Printed on that label could be the name of the region, the varietal, the Chateau or the family name of the producer all of which can constitute the wine's unique selling point. James Ryland, export director of Calvert described a brand as "a sign/icon that a consumer will identify and attribute to the product, and be understood immediately". Bordeaux was his example but he admitted the region now causes mixed feelings among consumers.

"Though I don't want to criticise the AOC system, as we do need a guarantee of quality, it has become far too broad. You can go into a corner shop and see a £2.99 Bordeaux wine on the shelf, next to a negociant blend, next to a premium Grand Cru. These are all classed under the Bordeaux name. Where is the point of difference? The consumer does know mediocrity, and responds to quality," he told the seminar.

As Herrick pointed out, the majority of Australia's wine companies are now owned by brewers and their primary goal is to deliver shareholder value and good dividends. So, in his eyes, the price points will narrow as the market becomes more competitive. However, the brewers have spent years trying to make sure that their pint of Foster's or Budweiser tastes exactly the same across the world, explained Mario Micheli, formerly with Anheuser-Busch but who recently joined Southcorp Wines as president of Europe.

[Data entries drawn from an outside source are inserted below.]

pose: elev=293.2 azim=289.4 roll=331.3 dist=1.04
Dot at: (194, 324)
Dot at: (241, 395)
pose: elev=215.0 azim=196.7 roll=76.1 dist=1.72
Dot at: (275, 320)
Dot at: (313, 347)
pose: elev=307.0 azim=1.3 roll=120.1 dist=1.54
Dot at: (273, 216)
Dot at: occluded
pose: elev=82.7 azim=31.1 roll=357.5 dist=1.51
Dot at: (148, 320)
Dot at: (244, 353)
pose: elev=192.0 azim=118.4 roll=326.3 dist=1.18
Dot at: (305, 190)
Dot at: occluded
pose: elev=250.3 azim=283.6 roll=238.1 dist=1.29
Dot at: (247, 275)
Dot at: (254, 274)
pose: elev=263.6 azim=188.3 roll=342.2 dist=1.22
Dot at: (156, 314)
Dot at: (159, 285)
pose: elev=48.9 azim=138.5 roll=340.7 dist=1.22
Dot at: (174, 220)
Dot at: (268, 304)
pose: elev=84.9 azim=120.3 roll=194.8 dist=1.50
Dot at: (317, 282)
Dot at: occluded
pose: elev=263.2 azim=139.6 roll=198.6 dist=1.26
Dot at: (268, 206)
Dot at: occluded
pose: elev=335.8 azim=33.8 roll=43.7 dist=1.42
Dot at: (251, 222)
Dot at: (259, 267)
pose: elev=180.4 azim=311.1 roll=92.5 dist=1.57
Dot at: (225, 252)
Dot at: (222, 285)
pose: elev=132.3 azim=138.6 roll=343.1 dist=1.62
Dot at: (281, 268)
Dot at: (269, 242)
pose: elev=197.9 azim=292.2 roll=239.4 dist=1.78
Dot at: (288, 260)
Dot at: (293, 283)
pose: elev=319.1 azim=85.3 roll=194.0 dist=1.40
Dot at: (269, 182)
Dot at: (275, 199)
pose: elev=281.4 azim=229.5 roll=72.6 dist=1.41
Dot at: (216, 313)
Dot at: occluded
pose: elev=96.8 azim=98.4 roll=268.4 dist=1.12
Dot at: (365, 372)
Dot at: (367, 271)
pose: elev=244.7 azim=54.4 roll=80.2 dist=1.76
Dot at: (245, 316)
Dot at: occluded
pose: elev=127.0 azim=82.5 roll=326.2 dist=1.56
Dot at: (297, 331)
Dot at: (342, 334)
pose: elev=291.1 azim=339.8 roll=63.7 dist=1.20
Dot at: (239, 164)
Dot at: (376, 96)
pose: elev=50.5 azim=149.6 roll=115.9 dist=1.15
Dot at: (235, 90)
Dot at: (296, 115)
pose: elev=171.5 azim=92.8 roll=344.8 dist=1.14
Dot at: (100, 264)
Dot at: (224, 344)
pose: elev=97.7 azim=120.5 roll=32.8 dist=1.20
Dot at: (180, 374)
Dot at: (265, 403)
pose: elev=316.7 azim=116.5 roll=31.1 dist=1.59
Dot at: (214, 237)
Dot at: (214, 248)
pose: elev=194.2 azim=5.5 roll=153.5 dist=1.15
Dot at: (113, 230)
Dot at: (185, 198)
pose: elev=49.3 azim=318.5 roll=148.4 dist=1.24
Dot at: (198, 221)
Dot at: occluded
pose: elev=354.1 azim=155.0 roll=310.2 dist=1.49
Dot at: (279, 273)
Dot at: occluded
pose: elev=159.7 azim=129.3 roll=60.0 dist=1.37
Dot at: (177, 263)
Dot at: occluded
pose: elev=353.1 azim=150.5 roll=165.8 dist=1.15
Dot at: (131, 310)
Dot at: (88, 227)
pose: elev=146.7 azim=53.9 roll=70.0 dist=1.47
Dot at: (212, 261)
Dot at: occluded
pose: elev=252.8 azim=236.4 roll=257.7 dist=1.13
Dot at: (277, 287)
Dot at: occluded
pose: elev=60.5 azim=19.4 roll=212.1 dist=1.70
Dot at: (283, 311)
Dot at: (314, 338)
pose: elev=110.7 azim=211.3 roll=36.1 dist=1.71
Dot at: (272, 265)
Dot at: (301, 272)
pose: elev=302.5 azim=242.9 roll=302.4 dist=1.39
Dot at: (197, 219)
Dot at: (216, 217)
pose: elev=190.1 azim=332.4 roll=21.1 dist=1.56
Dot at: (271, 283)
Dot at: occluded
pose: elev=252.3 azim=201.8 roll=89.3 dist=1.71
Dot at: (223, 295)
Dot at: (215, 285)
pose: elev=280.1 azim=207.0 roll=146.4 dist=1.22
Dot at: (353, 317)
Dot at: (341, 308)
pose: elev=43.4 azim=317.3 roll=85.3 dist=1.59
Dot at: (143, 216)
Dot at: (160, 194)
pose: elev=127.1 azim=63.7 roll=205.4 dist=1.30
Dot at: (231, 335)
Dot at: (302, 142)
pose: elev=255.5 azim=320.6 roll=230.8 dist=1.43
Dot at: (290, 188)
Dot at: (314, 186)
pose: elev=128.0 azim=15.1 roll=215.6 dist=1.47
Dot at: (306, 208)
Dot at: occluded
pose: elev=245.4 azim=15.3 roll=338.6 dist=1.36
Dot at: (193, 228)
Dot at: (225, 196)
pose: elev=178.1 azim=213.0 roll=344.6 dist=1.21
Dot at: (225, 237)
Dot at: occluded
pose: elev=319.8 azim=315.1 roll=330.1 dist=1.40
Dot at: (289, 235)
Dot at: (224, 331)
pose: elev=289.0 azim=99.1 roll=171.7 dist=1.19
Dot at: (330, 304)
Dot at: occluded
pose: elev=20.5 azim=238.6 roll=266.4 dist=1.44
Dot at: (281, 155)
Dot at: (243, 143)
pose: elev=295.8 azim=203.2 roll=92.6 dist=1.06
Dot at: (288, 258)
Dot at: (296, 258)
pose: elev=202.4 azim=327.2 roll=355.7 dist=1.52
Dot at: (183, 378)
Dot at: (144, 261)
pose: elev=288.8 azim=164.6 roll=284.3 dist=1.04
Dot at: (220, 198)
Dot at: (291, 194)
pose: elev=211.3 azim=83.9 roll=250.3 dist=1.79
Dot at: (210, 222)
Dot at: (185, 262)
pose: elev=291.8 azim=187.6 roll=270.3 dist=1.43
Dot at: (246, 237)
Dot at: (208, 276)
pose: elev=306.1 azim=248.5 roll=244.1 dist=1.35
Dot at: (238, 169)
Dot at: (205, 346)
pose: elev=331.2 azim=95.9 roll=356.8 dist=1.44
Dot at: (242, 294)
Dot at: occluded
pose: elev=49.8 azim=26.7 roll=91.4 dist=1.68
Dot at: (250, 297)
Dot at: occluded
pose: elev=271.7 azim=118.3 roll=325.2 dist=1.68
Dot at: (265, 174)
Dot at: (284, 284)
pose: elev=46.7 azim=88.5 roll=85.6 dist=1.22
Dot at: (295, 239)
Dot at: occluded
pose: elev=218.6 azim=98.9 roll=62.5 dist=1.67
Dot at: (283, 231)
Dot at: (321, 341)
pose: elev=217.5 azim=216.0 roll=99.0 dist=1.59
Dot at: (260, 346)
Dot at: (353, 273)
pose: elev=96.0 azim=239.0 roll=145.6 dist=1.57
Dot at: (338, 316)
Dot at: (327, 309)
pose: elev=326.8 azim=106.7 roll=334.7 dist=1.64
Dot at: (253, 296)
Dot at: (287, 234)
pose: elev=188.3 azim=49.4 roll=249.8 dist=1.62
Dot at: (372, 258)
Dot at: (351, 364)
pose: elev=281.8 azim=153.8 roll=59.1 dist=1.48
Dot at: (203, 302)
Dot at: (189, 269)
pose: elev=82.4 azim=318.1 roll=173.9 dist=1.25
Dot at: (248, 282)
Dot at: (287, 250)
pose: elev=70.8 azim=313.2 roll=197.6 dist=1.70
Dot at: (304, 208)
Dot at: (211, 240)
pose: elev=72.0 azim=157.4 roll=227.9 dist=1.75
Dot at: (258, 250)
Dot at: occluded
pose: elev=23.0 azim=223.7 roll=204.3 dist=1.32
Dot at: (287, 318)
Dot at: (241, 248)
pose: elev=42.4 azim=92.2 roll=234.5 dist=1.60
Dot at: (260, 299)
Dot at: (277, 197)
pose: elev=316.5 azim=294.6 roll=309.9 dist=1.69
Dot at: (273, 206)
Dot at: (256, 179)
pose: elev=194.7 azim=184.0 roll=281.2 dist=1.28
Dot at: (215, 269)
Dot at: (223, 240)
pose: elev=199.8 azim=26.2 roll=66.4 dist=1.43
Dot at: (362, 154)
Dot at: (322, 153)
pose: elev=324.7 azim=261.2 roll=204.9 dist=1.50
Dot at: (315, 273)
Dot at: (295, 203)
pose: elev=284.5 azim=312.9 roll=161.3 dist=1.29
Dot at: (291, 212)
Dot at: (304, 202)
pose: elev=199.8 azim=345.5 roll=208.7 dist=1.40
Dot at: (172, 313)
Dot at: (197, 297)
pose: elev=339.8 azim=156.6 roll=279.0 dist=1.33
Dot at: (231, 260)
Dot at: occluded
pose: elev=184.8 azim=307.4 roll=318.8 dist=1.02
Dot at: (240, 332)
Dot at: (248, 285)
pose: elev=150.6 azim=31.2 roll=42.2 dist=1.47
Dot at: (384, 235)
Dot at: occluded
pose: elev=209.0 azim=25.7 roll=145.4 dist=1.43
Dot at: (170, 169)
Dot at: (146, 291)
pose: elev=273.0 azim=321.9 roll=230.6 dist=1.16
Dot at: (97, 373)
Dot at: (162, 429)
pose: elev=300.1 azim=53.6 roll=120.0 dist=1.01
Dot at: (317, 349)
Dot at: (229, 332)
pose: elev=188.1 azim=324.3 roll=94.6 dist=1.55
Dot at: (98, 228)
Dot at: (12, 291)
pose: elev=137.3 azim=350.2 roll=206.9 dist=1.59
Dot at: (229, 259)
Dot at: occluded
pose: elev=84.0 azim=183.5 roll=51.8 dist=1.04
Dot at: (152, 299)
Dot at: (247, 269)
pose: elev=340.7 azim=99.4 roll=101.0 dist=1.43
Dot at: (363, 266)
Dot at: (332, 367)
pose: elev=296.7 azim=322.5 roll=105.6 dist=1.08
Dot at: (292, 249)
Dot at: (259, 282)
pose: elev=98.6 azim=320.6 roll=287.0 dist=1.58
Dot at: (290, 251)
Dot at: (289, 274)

He used the French sparkling water Perrier and Haagen-Dazs ice-cream as clear examples of core brands in the 1980s and 1990s which were in old, unsexy or unsophisticated markets but re-established themselves and outperformed their respective sectors through advertising slogans or focusing on specific markets. In the case of Haagen-Dazs, it sold sex to young couples and saw its profits jump by 200% in two years. Chardonnay girl, the new target market and talk of the show, could be the answer.

But traditionalists in the audience wondered if was the right direction for a premium sector business, which can deliver high margins, but is based on heritage and they queried whether or not wine should be cheapened by crass gimmicks or quick fixes. "Where does this leave the small guy?" said one delegate.

Ryland summed up the general panels feelings: "Once the consumer recognises good quality, then the wine will be backed by good sales and will evolve at its own pace. And the industry will evolve and brands are the way to do it," he said.